**EXTRAIT SOURCE**
□ □ □ □ □ □ □

Les 12 et 19 juin, les Français voteront pour élire leur député. Pourtant, les 577 sièges à l’Assemblée nationale seront attribués avec une représentativité très disparate du point de vue de la population. Les règles en vigueur autorisent en effet une certaine tolérance vis‐à‐vis du principe d’égalité devant le suffrage. De quoi susciter des « perdants » et des « gagnants » parmi les électeurs. Mais qui sont‐ils ? Et est‐ce si grave ?

Des inégalités conformes à la Constitution

La carte électorale actuelle est le fruit de 12 découpages successifs depuis la Révolution. Elle a été redéfinie pour la dernière fois en 2010, lorsqu’il a fallu accorder 11 sièges de députés aux Français de l’étranger tout en laissant inchangé le nombre total d’élus à 577. À l’époque, le Conseil constitutionnel avait préconisé de revoir la carte électorale sur une base principalement démographique, reprenant ainsi l’article 21 de la constitution de 1793 définissant « la population [comme] seule base de la représentation nationale ». D’autres critères comme le respect des frontières départementales et, dans la mesure du possible, les frontières cantonales, faisaient aussi partie de l’équation.

« On est bien loin du principe d’égalité devant le suffrage de « un homme, une voix » qui supposerait que chaque circonscription ait un nombre d’habitants équivalent. »

Résultat : quelque 306 circonscriptions ont été modifiées tandis que 33 étaient créées ou supprimées. Mais entre la 2e circonscription du Cantal qui compte 62 753 habitants et la 5e de Loire‐Atlantique qui en compte 167 177, l’écart interroge. Sachant que la moyenne des circonscriptions métropolitaines se situe à 121 000. « On est bien loin du principe d’égalité devant le suffrage de « un homme, une voix » qui supposerait que chaque circonscription ait un nombre d’habitants équivalent », commente Thomas Ehrhard, professeur de science politique à l’université Paris‐Assas et auteur d’une thèse sur le découpage des circonscriptions.

□ □ □ □ □ □ □

**DONNÉES FOURNIES**
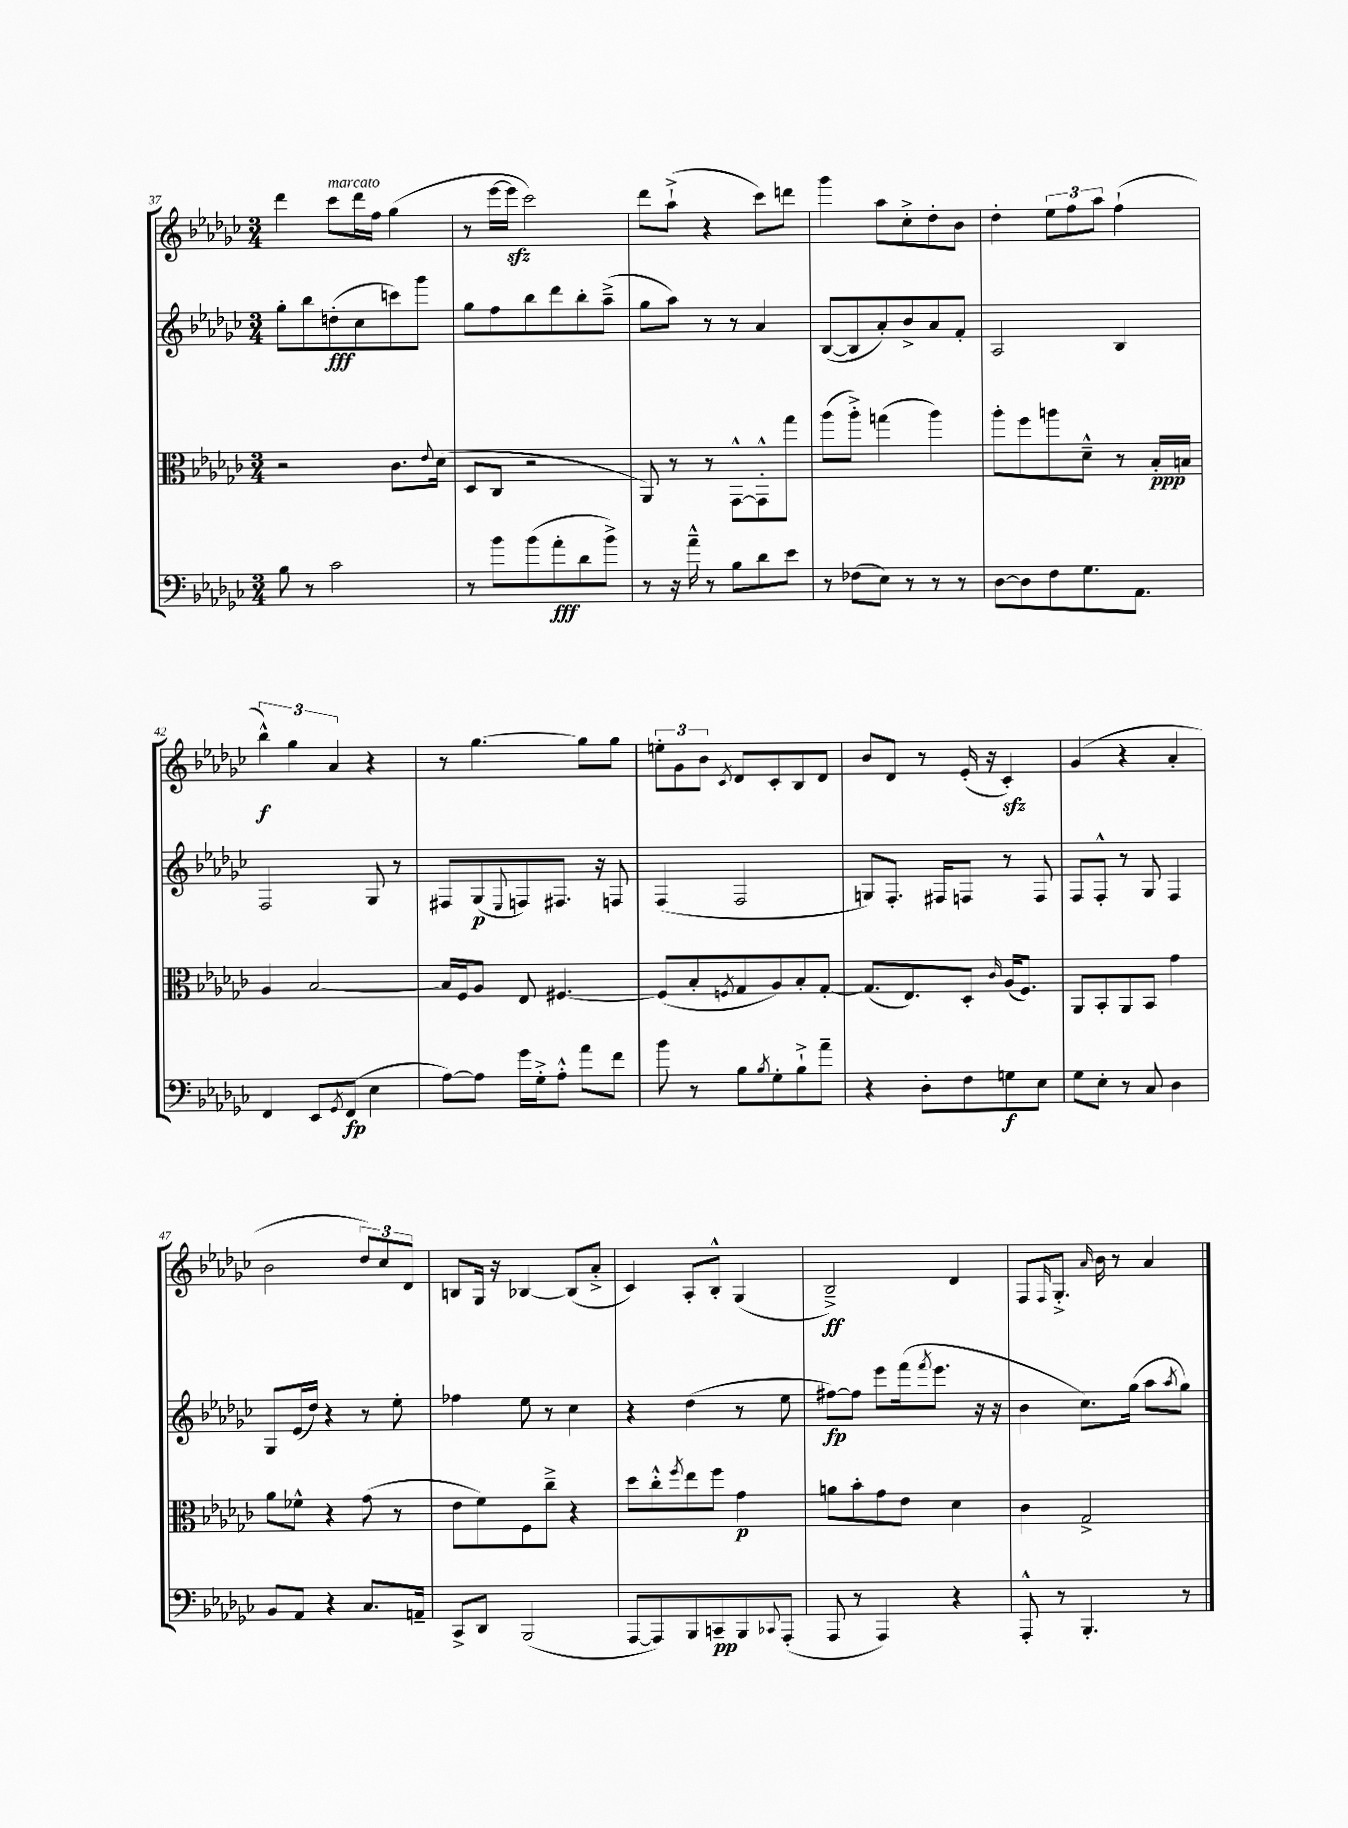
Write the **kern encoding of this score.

**kern	**dynam	**kern	**dynam	**kern	**dynam	**kern	**dynam
*part4	*part4	*part3	*part3	*part2	*part2	*part1	*part1
*staff4	*staff4	*staff3	*staff3	*staff2	*staff2	*staff1	*staff1
*clefF4	*	*clefC3	*	*clefG2	*	*clefG2	*
*k[b-e-a-d-g-c-]	*	*k[b-e-a-d-g-c-]	*	*k[b-e-a-d-g-c-]	*	*k[b-e-a-d-g-c-]	*
*M3/4	*	*M3/4	*	*M3/4	*	*M3/4	*
=37	=37	=37	=37	=37	=37	=37	=37
8B-\	.	2r	.	8gg-'\L	.	4ddd-\	.
8r	.	.	.	8bb-\	.	.	.
!	!	!	!	!	!	!LO:TX:a:i:t=marcato	!
2c-\	.	.	.	(8ddn'\	fff	8ccc-\L	.
.	.	.	.	8cc-\	.	16ddd-\L	.
.	.	.	.	.	.	16ff\JJ	.
.	.	8.c-\L	.	8cccn\)	.	(4gg-\	.
.	.	.	.	8ggg-\J	.	.	.
.	.	8qqe-/	.	.	.	.	.
.	.	(16d-\Jk	.	.	.	.	.
=38	=38	=38	=38	=38	=38	=38	=38
8r	.	8D-/L	.	8gg-\L	.	8r	.
8b-\L	.	8C-/J	.	8ff\	.	[16eee-\LL	.
.	.	.	.	.	.	16eee-zz\JJ]	.
(8b-\	.	2r	.	8bb-\	.	2ccc-\)	.
8a-'\	fff	.	.	8ddd-\	.	.	.
8d-\	.	.	.	8bb-'\	.	.	.
8b-^\J)	.	.	.	(8aa-~^\J	.	.	.
=39	=39	=39	=39	=39	=39	=39	=39
8r	.	8AA-/)	.	8gg-\L	.	8ddd-\L	.
16r	.	8r	.	8aa-\J)	.	(8aa-`^\J	.
16a-~^^\	.	.	.	.	.	.	.
8r	.	8r	.	8r	.	4r	.
8B-\L	.	[8GG-^^\L	.	8r	.	.	.
8d-\	.	8GG-'^^\]	.	4a-/	.	8ccc-\L)	.
8e-\J	.	8gg-\J	.	.	.	8dddn\J	.
=40	=40	=40	=40	=40	=40	=40	=40
8r	.	(8aa-\L	.	([8B-/L	.	4ggg-\	.
(8F-X\L	.	8aa-'^\J)	.	8B-/]	.	.	.
8E-\J)	.	(4ggn\	.	8a-'/)	.	8aa-\L	.
8r	.	.	.	8b-^/	.	8cc-'^\	.
8r	.	4aa-\)	.	8a-/	.	8dd-'\	.
8r	.	.	.	8f'/J	.	8b-\J	.
=41	=41	=41	=41	=41	=41	=41	=41
[8D-\L	.	8aa-'\L	.	2A-/	.	4dd-'\	.
8D-\]	.	8ff\	.	.	.	.	.
8F\	.	8aan\	.	.	.	12ee-\L	.
.	.	.	.	.	.	12ff\	.
8.G-\	.	8d-~^^\J	.	.	.	.	.
.	.	.	.	.	.	12aa-\J	.
.	.	8r	.	4B-/	.	(4ff`\	.
8.AA-\J	.	.	.	.	.	.	.
.	.	16B-'/LL	ppp	.	.	.	.
.	.	16Bn/JJ	.	.	.	.	.
!!LO:LB:g=z
=42	=42	=42	=42	=42	=42	=42	=42
4FF/	.	4A-/	.	2F/	.	6bb-^^\)	f
.	.	.	.	.	.	6gg-\	.
8EE-/L	.	[2B-/	.	.	.	.	.
.	.	.	.	.	.	6a-/	.
8qGG-/	.	.	.	.	.	.	.
(8FF/J	fp	.	.	.	.	.	.
4E-\	.	.	.	8G-/	.	4r	.
.	.	.	.	8r	.	.	.
=43	=43	=43	=43	=43	=43	=43	=43
[8A-\L)	.	16B-/LL]	.	8F#X/L	.	8r	.
.	.	16F/J	.	.	.	.	.
8A-\J]	.	8A-/J	.	(8G-/	p	[4.gg-\	.
.	.	.	.	8qqE-/	.	.	.
16g-\LL	.	8E-/	.	8Fn/)	.	.	.
16G-'^\J	.	.	.	.	.	.	.
8A-'^^\J	.	[4.F#X/	.	8.F#X/J	.	.	.
8a-\L	.	.	.	.	.	8gg-\L]	.
.	.	.	.	16r	.	.	.
8f\J	.	.	.	8Fn/	.	8gg-\J	.
=44	=44	=44	=44	=44	=44	=44	=44
8b-\	.	(8F#/L]	.	(4F/	.	12een'\L	.
.	.	.	.	.	.	12g-\	.
8r	.	8B-'/	.	.	.	.	.
.	.	.	.	.	.	12b-\J	.
.	.	8qFn/	.	.	.	8qc-/	.
8B-\L	.	8G-/	.	2F/	.	8d-/L	.
8qB-/	.	.	.	.	.	.	.
8G-'\	.	8A-/)	.	.	.	8c-'/	.
8B-`^\	.	8B-'/	.	.	.	8B-/	.
8a-~\J	.	[8G-'/J	.	.	.	8d-/J	.
=45	=45	=45	=45	=45	=45	=45	=45
4r	.	(8.G-/L]	.	8Gn/L)	.	8b-/L	.
.	.	.	.	8.F'/J	.	8d-/J	.
.	.	8.E-/)	.	.	.	.	.
8D-'\L	.	.	.	.	.	8r	.
.	.	.	.	16F#X/KL	.	.	.
8F\	.	8D-'/J	.	8Fn/J	.	(16e-'/	.
.	.	.	.	.	.	16r	.
.	.	16qqc-/	.	.	.	.	.
8Gn\	f	(16A-/KL	.	8r	.	4c-zz'/)	.
.	.	8.F/J)	.	.	.	.	.
8E-\J	.	.	.	8F/	.	.	.
=46	=46	=46	=46	=46	=46	=46	=46
8G-\L	.	8AA-/L	.	8F/L	.	(4g-/	.
8E-'\J	.	8BB-'/	.	8F'^^/J	.	.	.
8r	.	8AA-/	.	8r	.	4r	.
8C-/	.	8BB-/J	.	8G-/	.	.	.
4D-\	.	4g-\	.	4F/	.	4a-'/	.
!!LO:LB:g=z
=47	=47	=47	=47	=47	=47	=47	=47
8BB-/L	.	8a-\L	.	8G-/L	.	2b-\	.
8AA-/J	.	8f-X^^\J	.	(16e-/L	.	.	.
.	.	.	.	16dd-/JJ)	.	.	.
4r	.	4r	.	4r	.	.	.
8.C-/L	.	(8g-\	.	8r	.	12dd-/L)	.
.	.	.	.	.	.	12cc-/	.
.	.	8r	.	8ee-'\	.	.	.
.	.	.	.	.	.	12d-/J	.
16AAn~/Jk	.	.	.	.	.	.	.
=48	=48	=48	=48	=48	=48	=48	=48
8CC-^/L	.	8e-\L	.	4ff-X\	.	8Bn/L	.
8DD-/J	.	8f\)	.	.	.	16G-/Jk	.
.	.	.	.	.	.	16r	.
(2BBB-/	.	8F\	.	8ee-\	.	[4B-X/	.
.	.	8cc-~^\J	.	8r	.	.	.
.	.	4r	.	4cc-\	.	(8B-/L]	.
.	.	.	.	.	.	8a-'^/J	.
=49	=49	=49	=49	=49	=49	=49	=49
[8AAA-/L	.	8dd-\L	.	4r	.	4c-/)	.
8AAA-/])	.	8cc-'^^\	.	.	.	.	.
.	.	8qff/	.	.	.	.	.
8BBB-/	.	8ee-\	.	(4dd-\	.	8A-'/L	.
8CCn~/	pp	8ff\J	.	.	.	8B-'^^/J	.
8BBB-/	.	4g-\	p	8r	.	(4G-/	.
8qqCC-X/	.	.	.	.	.	.	.
(8AAA-'/J	.	.	.	8ee-\	.	.	.
=50	=50	=50	=50	=50	=50	=50	=50
8AAA-/	.	8an\L	.	[8ff#X\L)	fp	2B-~^/)	ff
8r	.	8b-'\	.	8ff#\J]	.	.	.
4AAA-/)	.	8g-\	.	8eee-\L	.	.	.
.	.	8e-\J	.	(16fff\k	.	.	.
.	.	.	.	8qfff/	.	.	.
.	.	.	.	8.eee-\J	.	.	.
4r	.	4d-\	.	.	.	4d-/	.
.	.	.	.	16r	.	.	.
.	.	.	.	16r	.	.	.
=51	=51	=51	=51	=51	=51	=51	=51
8AAA-'^^/	.	4c-\	.	4b-\	.	8F/L	.
.	.	.	.	.	.	16qqF/	.
8r	.	.	.	.	.	8.G-'^/J	.
4.BBB-'/	.	2G-^/	.	8.cc-\L)	.	.	.
.	.	.	.	.	.	16qqa-/	.
.	.	.	.	.	.	16b-\	.
.	.	.	.	.	.	8r	.
.	.	.	.	(16gg-\Jk	.	.	.
.	.	.	.	8aa-\L	.	4a-/	.
.	.	.	.	8qaa-/	.	.	.
8r	.	.	.	8gg-\J)	.	.	.
==	==	==	==	==	==	==	==
*-	*-	*-	*-	*-	*-	*-	*-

□ □ □ □ □ □ □

**CONSIGNE 1**
Recopiez le passage de l'extrait sur le découpage des circonscriptions en commençant à "Les 12 et 19" et en terminant à "Et est‐ce si grave ?".
**CONSIGNE 2**
Poursuivez l'extrait sur le découpage des circonscriptions électorales à partir de sa dernière phrase.
Les enregistrements proviennent d'une autre source que l'extrait.

**RÉSULTAT 1**
Les 12 et 19 juin, les Français voteront pour élire leur député. Pourtant, les 577 sièges à l’Assemblée nationale seront attribués avec une représentativité très disparate du point de vue de la population. Les règles en vigueur autorisent en effet une certaine tolérance vis‐à‐vis du principe d’égalité devant le suffrage. De quoi susciter des « perdants » et des « gagnants » parmi les électeurs. Mais qui sont‐ils ? Et est‐ce si grave ?

**RÉSULTAT 2**
Pour autant, le découpage actuel est‐il contraire à la constitution ? Dans une décision du 2 juillet 1986 qui fait jurisprudence, le Conseil constitutionnel précise que cette égalité devant le suffrage doit être évaluée au sein d’un même département et non en comparant un département à l’autre. Par ailleurs, cette évaluation autorise une certaine marge de manoeuvre : il faut simplement que la population d’une circonscription ne soit pas supérieure ou inférieure de plus de 20 % à la population moyenne des circonscriptions du même département. Ainsi, au moment du redécoupage de 2010, 97,5 % des circonscriptions présentaient un écart de moins de 15 % et aucune ne dépassait les 20 %, selon les calculs de Thomas Ehrhard.

Représenter la population ou le territoire ?

Reste que l’évolution démographique amène naturellement des glissements, voire des dérapages. C’est notamment le cas en Haute‐Garonne, d’après les chiffres du recensement de 2019. Si la 2e et la 6e circonscription – respectivement deuxième et troisième les plus peuplées de France avec plus de 160 000 habitants – s’écartent de plus de 15 % de la moyenne départementale (140 004), c’est surtout la 8e circonscription et ses 107 000 habitant qui sort des clous avec désormais un écart de 23 % en dessous de la moyenne départementale. « La Haute‐Garonne comme la Loire‐Atlantique sont des départements attractifs avec des métropoles dynamiques, ce qui explique ces évolutions », détaille le géographe de l’Université de Nantes, Jean Rivière.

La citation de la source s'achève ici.